* _What you need to do_: Each line below must be printed again exactly.

===== Provided information

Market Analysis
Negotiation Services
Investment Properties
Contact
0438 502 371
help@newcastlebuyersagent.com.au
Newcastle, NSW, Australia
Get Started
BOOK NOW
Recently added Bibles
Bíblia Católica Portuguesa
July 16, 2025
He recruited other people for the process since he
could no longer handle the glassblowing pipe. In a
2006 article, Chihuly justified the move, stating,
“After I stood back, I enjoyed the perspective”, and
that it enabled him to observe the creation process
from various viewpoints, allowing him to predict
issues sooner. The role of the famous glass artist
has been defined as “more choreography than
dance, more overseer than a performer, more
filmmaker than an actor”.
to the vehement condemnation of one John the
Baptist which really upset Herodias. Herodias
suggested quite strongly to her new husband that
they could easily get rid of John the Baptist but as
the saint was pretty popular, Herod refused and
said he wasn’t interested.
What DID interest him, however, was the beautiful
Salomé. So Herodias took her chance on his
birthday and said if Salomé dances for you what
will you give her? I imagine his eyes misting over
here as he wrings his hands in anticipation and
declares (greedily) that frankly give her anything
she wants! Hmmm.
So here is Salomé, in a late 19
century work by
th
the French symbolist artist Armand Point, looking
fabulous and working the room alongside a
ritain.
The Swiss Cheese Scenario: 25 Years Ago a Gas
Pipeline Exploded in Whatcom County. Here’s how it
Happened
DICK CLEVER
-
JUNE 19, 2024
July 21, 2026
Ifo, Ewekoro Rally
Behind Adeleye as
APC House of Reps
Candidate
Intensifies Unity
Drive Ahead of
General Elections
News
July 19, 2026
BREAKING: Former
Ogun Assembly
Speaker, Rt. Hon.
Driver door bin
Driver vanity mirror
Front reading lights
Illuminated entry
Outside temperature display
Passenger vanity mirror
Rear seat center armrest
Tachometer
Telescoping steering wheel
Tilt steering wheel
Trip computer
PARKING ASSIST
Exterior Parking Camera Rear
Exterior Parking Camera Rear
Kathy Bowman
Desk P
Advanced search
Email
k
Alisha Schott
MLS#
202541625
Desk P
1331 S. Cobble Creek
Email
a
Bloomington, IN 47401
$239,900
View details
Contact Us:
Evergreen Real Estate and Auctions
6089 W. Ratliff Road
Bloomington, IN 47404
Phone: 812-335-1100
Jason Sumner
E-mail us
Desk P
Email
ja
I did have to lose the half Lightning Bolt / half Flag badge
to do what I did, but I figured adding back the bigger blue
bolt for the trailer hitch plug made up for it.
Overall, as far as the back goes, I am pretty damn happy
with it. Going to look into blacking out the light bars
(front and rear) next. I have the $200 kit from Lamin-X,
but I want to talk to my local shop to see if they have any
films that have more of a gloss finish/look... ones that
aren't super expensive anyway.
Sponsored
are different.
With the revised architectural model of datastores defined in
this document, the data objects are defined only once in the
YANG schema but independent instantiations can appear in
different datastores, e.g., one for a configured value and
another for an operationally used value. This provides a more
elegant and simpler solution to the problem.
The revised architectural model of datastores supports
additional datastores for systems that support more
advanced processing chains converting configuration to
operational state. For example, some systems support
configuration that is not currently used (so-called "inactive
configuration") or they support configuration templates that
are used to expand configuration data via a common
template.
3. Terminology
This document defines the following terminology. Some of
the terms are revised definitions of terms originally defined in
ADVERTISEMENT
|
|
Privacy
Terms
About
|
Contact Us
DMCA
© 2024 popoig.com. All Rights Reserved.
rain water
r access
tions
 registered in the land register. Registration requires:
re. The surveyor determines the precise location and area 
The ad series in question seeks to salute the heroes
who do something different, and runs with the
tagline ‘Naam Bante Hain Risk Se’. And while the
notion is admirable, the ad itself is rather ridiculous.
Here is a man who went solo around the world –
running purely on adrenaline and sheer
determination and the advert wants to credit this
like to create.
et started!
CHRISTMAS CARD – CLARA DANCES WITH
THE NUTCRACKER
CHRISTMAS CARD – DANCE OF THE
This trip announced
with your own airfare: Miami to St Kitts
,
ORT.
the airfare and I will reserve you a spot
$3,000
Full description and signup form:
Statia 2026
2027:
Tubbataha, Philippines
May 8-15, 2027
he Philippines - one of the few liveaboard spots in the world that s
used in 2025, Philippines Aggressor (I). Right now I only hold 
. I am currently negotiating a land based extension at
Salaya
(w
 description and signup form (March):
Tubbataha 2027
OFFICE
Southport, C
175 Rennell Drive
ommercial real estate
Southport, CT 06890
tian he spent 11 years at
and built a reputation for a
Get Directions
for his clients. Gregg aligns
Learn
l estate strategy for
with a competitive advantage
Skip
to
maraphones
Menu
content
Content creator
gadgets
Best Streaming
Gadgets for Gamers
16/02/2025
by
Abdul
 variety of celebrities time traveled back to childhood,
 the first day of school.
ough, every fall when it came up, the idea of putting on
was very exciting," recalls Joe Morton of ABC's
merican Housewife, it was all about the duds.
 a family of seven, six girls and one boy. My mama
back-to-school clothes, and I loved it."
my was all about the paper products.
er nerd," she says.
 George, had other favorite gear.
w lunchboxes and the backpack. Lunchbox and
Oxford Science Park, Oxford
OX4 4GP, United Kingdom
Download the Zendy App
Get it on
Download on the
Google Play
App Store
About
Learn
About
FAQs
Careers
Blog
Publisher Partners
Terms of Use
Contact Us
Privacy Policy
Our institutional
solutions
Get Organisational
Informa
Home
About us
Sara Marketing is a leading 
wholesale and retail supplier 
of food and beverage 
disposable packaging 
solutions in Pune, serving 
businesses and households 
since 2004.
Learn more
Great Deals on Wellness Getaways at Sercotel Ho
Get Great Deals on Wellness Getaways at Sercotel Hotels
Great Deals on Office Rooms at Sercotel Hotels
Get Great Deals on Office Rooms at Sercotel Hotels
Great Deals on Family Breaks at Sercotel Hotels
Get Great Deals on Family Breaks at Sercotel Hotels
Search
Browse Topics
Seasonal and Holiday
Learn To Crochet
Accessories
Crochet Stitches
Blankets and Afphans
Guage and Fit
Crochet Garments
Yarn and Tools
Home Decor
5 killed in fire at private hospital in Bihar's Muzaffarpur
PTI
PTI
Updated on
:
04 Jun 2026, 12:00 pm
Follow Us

==========

* _Response to the task_:
Market Analysis
Negotiation Services
Investment Properties
Contact
0438 502 371
help@newcastlebuyersagent.com.au
Newcastle, NSW, Australia
Get Started
BOOK NOW
Recently added Bibles
Bíblia Católica Portuguesa
July 16, 2025
He recruited other people for the process since he
could no longer handle the glassblowing pipe. In a
2006 article, Chihuly justified the move, stating,
“After I stood back, I enjoyed the perspective”, and
that it enabled him to observe the creation process
from various viewpoints, allowing him to predict
issues sooner. The role of the famous glass artist
has been defined as “more choreography than
dance, more overseer than a performer, more
filmmaker than an actor”.
to the vehement condemnation of one John the
Baptist which really upset Herodias. Herodias
suggested quite strongly to her new husband that
they could easily get rid of John the Baptist but as
the saint was pretty popular, Herod refused and
said he wasn’t interested.
What DID interest him, however, was the beautiful
Salomé. So Herodias took her chance on his
birthday and said if Salomé dances for you what
will you give her? I imagine his eyes misting over
here as he wrings his hands in anticipation and
declares (greedily) that frankly give her anything
she wants! Hmmm.
So here is Salomé, in a late 19
century work by
th
the French symbolist artist Armand Point, looking
fabulous and working the room alongside a
ritain.
The Swiss Cheese Scenario: 25 Years Ago a Gas
Pipeline Exploded in Whatcom County. Here’s how it
Happened
DICK CLEVER
-
JUNE 19, 2024
July 21, 2026
Ifo, Ewekoro Rally
Behind Adeleye as
APC House of Reps
Candidate
Intensifies Unity
Drive Ahead of
General Elections
News
July 19, 2026
BREAKING: Former
Ogun Assembly
Speaker, Rt. Hon.
Driver door bin
Driver vanity mirror
Front reading lights
Illuminated entry
Outside temperature display
Passenger vanity mirror
Rear seat center armrest
Tachometer
Telescoping steering wheel
Tilt steering wheel
Trip computer
PARKING ASSIST
Exterior Parking Camera Rear
Exterior Parking Camera Rear
Kathy Bowman
Desk P
Advanced search
Email
k
Alisha Schott
MLS#
202541625
Desk P
1331 S. Cobble Creek
Email
a
Bloomington, IN 47401
$239,900
View details
Contact Us:
Evergreen Real Estate and Auctions
6089 W. Ratliff Road
Bloomington, IN 47404
Phone: 812-335-1100
Jason Sumner
E-mail us
Desk P
Email
ja
I did have to lose the half Lightning Bolt / half Flag badge
to do what I did, but I figured adding back the bigger blue
bolt for the trailer hitch plug made up for it.
Overall, as far as the back goes, I am pretty damn happy
with it. Going to look into blacking out the light bars
(front and rear) next. I have the $200 kit from Lamin-X,
but I want to talk to my local shop to see if they have any
films that have more of a gloss finish/look... ones that
aren't super expensive anyway.
Sponsored
are different.
With the revised architectural model of datastores defined in
this document, the data objects are defined only once in the
YANG schema but independent instantiations can appear in
different datastores, e.g., one for a configured value and
another for an operationally used value. This provides a more
elegant and simpler solution to the problem.
The revised architectural model of datastores supports
additional datastores for systems that support more
advanced processing chains converting configuration to
operational state. For example, some systems support
configuration that is not currently used (so-called "inactive
configuration") or they support configuration templates that
are used to expand configuration data via a common
template.
3. Terminology
This document defines the following terminology. Some of
the terms are revised definitions of terms originally defined in
ADVERTISEMENT
|
|
Privacy
Terms
About
|
Contact Us
DMCA
© 2024 popoig.com. All Rights Reserved.
rain water
r access
tions
 registered in the land register. Registration requires:
re. The surveyor determines the precise location and area 
The ad series in question seeks to salute the heroes
who do something different, and runs with the
tagline ‘Naam Bante Hain Risk Se’. And while the
notion is admirable, the ad itself is rather ridiculous.
Here is a man who went solo around the world –
running purely on adrenaline and sheer
determination and the advert wants to credit this
like to create.
et started!
CHRISTMAS CARD – CLARA DANCES WITH
THE NUTCRACKER
CHRISTMAS CARD – DANCE OF THE
This trip announced
with your own airfare: Miami to St Kitts
,
ORT.
the airfare and I will reserve you a spot
$3,000
Full description and signup form:
Statia 2026
2027:
Tubbataha, Philippines
May 8-15, 2027
he Philippines - one of the few liveaboard spots in the world that s
used in 2025, Philippines Aggressor (I). Right now I only hold 
. I am currently negotiating a land based extension at
Salaya
(w
 description and signup form (March):
Tubbataha 2027
OFFICE
Southport, C
175 Rennell Drive
ommercial real estate
Southport, CT 06890
tian he spent 11 years at
and built a reputation for a
Get Directions
for his clients. Gregg aligns
Learn
l estate strategy for
with a competitive advantage
Skip
to
maraphones
Menu
content
Content creator
gadgets
Best Streaming
Gadgets for Gamers
16/02/2025
by
Abdul
 variety of celebrities time traveled back to childhood,
 the first day of school.
ough, every fall when it came up, the idea of putting on
was very exciting," recalls Joe Morton of ABC's
merican Housewife, it was all about the duds.
 a family of seven, six girls and one boy. My mama
back-to-school clothes, and I loved it."
my was all about the paper products.
er nerd," she says.
 George, had other favorite gear.
w lunchboxes and the backpack. Lunchbox and
Oxford Science Park, Oxford
OX4 4GP, United Kingdom
Download the Zendy App
Get it on
Download on the
Google Play
App Store
About
Learn
About
FAQs
Careers
Blog
Publisher Partners
Terms of Use
Contact Us
Privacy Policy
Our institutional
solutions
Get Organisational
Informa
Home
About us
Sara Marketing is a leading 
wholesale and retail supplier 
of food and beverage 
disposable packaging 
solutions in Pune, serving 
businesses and households 
since 2004.
Learn more
Great Deals on Wellness Getaways at Sercotel Ho
Get Great Deals on Wellness Getaways at Sercotel Hotels
Great Deals on Office Rooms at Sercotel Hotels
Get Great Deals on Office Rooms at Sercotel Hotels
Great Deals on Family Breaks at Sercotel Hotels
Get Great Deals on Family Breaks at Sercotel Hotels
Search
Browse Topics
Seasonal and Holiday
Learn To Crochet
Accessories
Crochet Stitches
Blankets and Afphans
Guage and Fit
Crochet Garments
Yarn and Tools
Home Decor
5 killed in fire at private hospital in Bihar's Muzaffarpur
PTI
PTI
Updated on
:
04 Jun 2026, 12:00 pm
Follow Us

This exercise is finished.